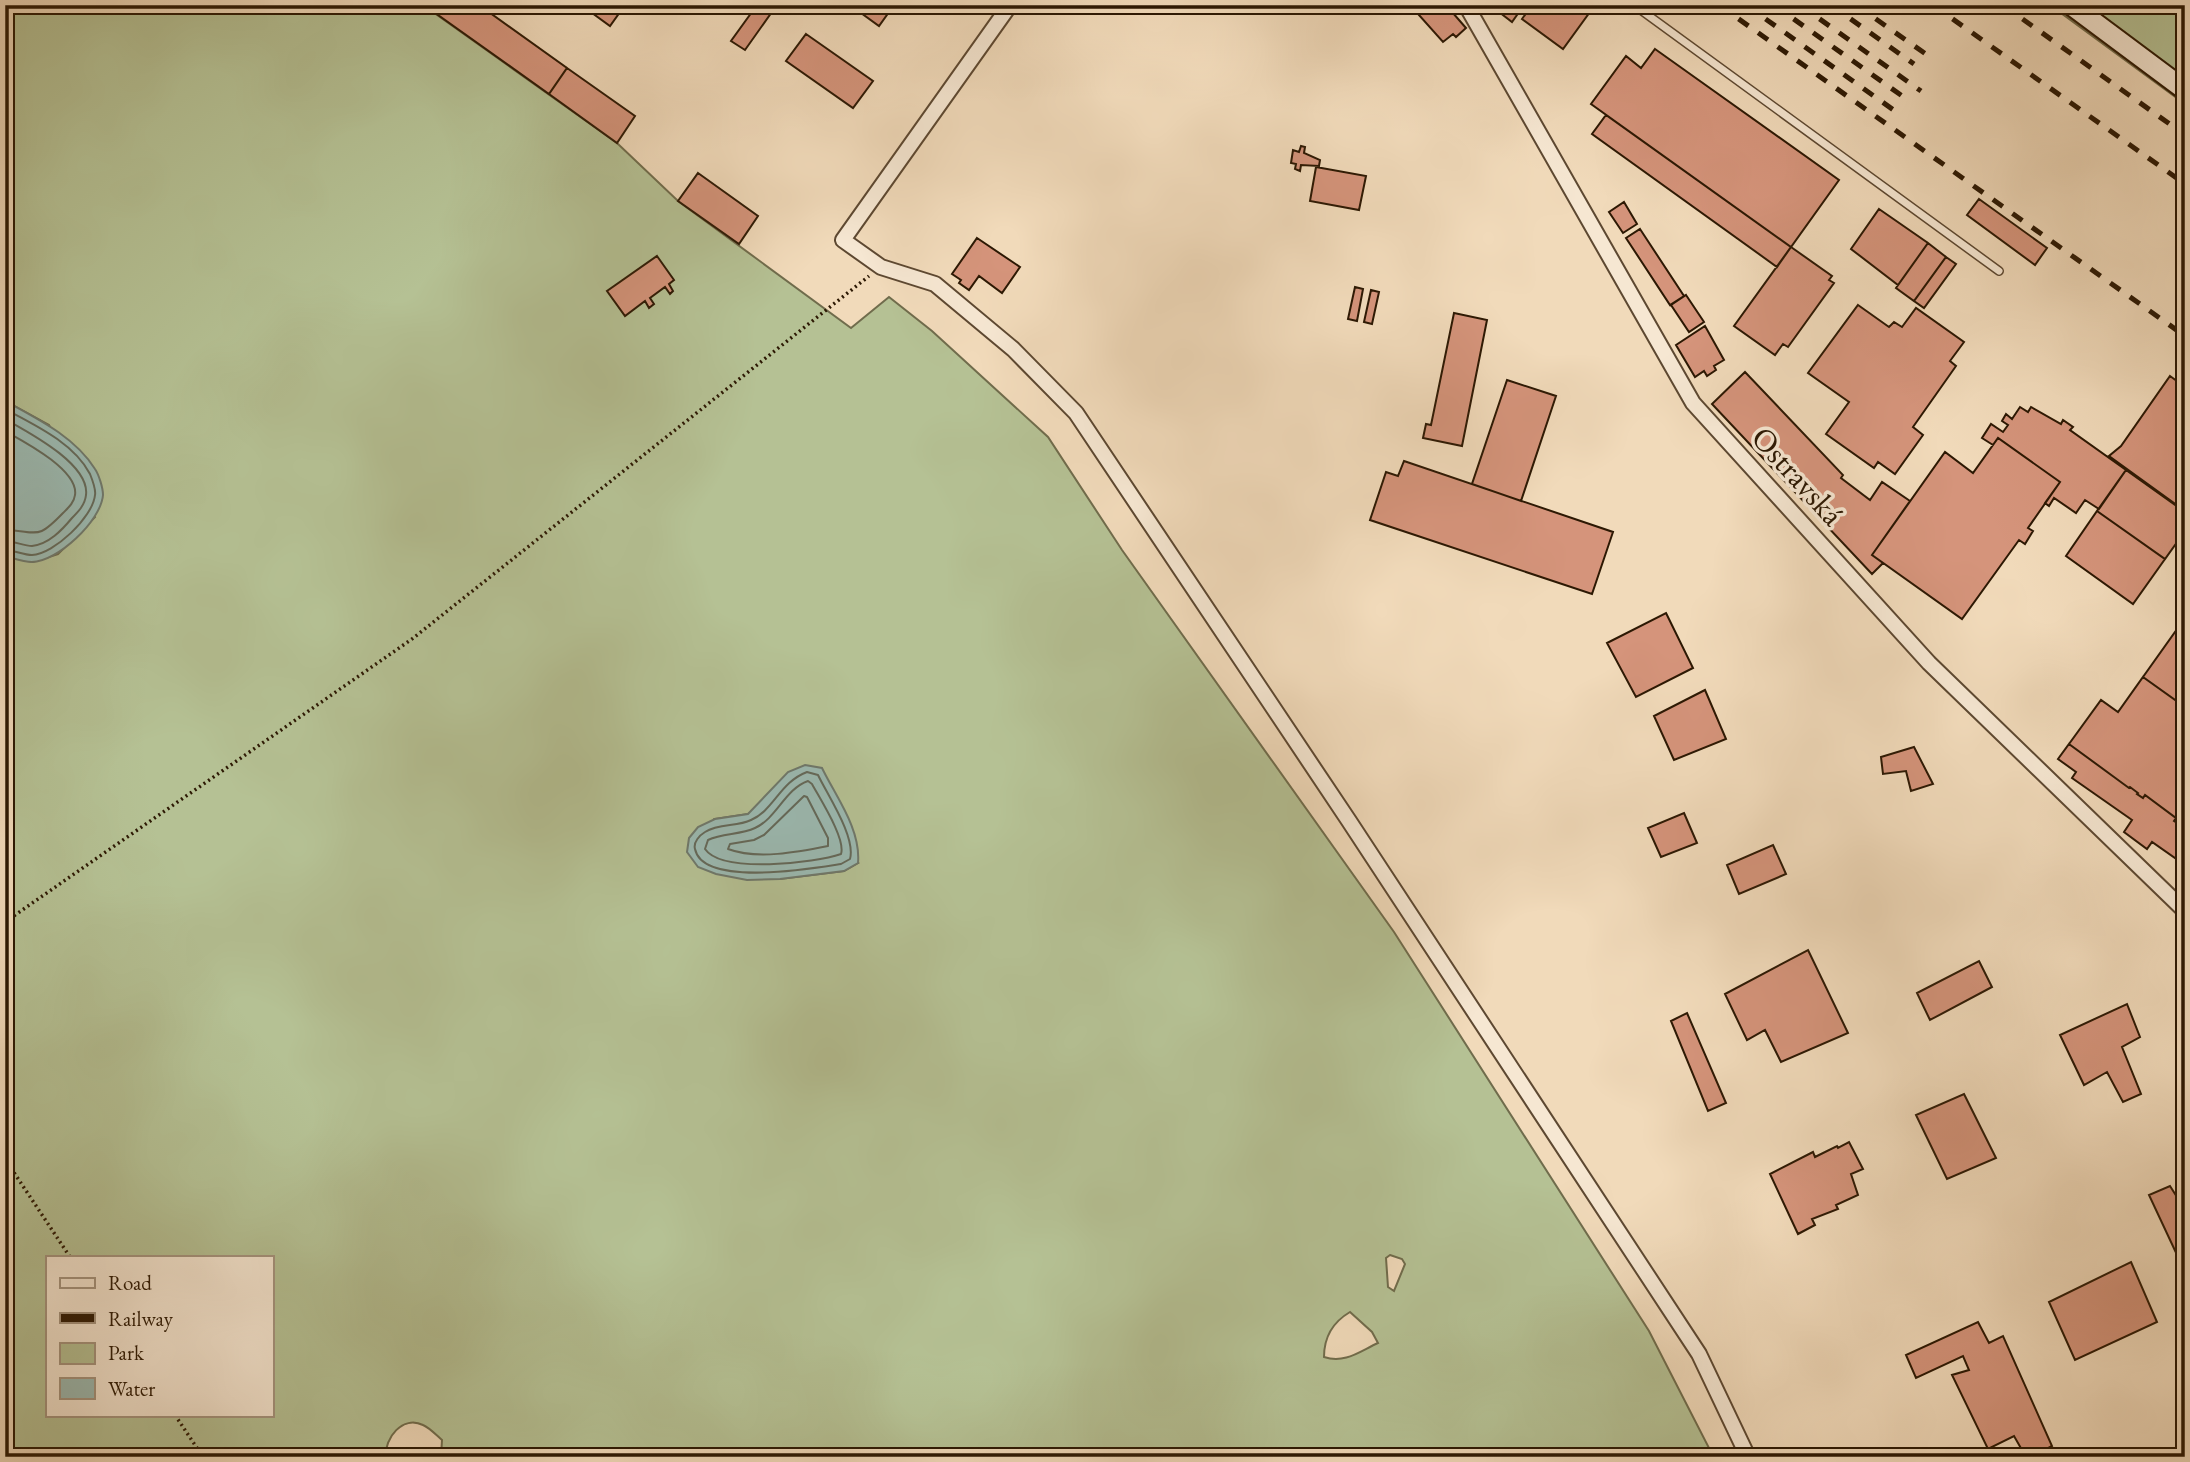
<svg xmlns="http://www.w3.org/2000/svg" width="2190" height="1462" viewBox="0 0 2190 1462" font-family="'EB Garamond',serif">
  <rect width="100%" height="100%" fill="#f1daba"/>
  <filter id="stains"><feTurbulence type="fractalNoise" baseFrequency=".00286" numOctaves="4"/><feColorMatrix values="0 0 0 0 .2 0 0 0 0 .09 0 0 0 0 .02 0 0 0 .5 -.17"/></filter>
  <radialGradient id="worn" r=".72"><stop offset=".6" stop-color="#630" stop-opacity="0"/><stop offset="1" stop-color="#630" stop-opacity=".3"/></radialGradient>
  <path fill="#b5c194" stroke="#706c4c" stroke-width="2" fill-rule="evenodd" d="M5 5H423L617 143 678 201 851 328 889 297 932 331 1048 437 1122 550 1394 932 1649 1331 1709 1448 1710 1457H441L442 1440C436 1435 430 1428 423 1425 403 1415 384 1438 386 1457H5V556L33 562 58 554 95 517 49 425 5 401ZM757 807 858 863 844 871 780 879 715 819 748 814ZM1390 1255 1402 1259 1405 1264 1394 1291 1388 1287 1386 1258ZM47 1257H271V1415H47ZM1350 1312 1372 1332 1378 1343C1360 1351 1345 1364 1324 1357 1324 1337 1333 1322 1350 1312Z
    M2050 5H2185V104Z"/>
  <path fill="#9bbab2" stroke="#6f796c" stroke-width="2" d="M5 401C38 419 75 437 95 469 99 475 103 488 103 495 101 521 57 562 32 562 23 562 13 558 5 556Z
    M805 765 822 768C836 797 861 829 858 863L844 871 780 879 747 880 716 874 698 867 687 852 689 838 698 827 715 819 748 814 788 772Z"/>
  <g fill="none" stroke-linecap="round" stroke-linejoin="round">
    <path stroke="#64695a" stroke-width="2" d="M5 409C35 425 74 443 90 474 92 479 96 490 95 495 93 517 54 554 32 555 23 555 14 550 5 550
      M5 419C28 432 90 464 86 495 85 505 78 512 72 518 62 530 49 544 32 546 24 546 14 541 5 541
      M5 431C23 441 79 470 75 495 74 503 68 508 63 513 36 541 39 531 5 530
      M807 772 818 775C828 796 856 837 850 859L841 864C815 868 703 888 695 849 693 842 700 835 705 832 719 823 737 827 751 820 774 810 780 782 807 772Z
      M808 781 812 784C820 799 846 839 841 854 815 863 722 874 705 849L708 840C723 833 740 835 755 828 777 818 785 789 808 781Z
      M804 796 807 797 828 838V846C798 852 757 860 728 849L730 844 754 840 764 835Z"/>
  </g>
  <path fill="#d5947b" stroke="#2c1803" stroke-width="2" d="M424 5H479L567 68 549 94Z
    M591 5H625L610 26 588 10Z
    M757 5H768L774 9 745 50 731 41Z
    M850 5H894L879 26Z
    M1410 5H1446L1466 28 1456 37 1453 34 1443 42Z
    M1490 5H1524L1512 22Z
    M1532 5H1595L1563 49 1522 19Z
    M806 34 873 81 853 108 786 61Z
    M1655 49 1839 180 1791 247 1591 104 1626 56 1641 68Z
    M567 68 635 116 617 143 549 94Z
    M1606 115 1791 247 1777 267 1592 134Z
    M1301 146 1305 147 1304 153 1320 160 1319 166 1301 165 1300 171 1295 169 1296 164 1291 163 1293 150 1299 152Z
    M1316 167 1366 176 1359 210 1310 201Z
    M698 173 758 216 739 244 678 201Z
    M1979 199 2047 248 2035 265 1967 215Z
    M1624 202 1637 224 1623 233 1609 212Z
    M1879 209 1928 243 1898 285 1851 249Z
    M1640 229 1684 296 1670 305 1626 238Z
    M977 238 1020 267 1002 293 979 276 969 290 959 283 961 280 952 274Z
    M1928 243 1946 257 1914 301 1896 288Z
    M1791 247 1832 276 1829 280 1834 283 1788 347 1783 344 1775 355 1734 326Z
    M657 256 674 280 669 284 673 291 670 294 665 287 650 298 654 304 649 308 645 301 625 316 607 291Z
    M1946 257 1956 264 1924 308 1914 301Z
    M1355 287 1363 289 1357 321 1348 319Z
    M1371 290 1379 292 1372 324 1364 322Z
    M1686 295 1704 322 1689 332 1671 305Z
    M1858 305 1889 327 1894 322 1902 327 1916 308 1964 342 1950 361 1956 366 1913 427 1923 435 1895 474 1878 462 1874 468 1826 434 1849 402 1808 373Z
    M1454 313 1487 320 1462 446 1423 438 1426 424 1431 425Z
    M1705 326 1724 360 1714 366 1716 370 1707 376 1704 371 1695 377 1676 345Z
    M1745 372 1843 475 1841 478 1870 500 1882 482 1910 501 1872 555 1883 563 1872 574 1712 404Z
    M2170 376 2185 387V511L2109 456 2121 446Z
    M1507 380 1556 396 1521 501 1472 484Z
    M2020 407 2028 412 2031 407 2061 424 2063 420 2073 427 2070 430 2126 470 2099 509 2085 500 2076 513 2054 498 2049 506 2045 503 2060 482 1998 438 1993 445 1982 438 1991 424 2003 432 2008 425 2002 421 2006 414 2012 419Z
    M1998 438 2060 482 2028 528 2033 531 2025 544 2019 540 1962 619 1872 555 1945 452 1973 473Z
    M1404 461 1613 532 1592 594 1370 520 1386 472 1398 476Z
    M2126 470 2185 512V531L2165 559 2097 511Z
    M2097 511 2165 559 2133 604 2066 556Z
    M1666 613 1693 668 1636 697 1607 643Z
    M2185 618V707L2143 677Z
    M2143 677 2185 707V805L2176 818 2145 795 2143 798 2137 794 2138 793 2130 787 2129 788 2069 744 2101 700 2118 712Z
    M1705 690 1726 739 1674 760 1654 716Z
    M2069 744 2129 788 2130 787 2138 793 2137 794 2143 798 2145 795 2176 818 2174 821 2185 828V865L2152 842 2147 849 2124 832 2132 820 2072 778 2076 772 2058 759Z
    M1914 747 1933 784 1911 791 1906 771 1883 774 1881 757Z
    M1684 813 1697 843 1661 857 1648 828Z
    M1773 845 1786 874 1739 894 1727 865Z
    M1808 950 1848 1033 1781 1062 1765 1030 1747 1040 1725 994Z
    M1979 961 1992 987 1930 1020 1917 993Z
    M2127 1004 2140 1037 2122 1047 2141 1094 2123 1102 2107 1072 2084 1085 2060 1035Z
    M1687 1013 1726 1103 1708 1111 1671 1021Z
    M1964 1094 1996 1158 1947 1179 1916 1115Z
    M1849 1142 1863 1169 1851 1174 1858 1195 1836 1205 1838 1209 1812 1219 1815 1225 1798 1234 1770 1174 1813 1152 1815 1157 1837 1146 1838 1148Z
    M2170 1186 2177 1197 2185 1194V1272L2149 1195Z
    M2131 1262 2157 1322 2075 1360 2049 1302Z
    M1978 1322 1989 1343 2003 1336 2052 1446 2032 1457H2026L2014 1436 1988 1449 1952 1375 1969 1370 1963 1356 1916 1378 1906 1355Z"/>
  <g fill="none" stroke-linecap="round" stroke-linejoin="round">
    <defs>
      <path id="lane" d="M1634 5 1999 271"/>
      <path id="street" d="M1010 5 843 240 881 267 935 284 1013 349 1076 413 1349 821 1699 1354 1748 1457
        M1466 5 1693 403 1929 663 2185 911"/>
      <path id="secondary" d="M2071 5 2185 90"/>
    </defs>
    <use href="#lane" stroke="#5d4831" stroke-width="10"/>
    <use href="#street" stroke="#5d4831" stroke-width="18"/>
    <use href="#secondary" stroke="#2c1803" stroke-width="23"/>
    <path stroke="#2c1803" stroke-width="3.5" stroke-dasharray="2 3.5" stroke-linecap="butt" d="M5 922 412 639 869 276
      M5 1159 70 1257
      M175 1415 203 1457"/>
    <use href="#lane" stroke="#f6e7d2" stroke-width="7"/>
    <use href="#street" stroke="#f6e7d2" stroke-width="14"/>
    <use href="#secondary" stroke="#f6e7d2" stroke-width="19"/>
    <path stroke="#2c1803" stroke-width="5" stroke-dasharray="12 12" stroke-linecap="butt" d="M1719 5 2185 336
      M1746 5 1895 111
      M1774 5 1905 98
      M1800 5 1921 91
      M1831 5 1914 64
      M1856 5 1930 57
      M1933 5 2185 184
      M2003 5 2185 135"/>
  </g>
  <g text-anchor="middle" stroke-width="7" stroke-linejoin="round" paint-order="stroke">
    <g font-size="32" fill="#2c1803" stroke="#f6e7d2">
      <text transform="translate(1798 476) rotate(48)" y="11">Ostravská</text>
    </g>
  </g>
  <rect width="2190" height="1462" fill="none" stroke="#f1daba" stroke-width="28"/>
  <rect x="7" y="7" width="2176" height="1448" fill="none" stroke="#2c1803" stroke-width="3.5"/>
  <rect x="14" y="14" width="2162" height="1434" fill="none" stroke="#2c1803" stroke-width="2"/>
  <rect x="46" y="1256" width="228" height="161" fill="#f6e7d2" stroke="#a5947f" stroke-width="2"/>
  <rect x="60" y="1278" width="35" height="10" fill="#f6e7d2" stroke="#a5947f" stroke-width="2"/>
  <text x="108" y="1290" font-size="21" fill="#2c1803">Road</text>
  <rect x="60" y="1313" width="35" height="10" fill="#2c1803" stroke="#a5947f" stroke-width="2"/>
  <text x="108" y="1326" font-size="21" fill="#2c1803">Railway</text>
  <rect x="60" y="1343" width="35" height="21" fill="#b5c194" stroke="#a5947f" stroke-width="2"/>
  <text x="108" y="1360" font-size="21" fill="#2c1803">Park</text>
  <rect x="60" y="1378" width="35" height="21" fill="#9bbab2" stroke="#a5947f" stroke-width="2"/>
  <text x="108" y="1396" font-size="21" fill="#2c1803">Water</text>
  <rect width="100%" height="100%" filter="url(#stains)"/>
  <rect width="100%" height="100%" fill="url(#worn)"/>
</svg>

• [Requirement]:
If a line in the records above includes the string "worn", copy it.

• [Answer space]:
  <radialGradient id="worn" r=".72"><stop offset=".6" stop-color="#630" stop-opacity="0"/><stop offset="1" stop-color="#630" stop-opacity=".3"/></radialGradient>
  <rect width="100%" height="100%" fill="url(#worn)"/>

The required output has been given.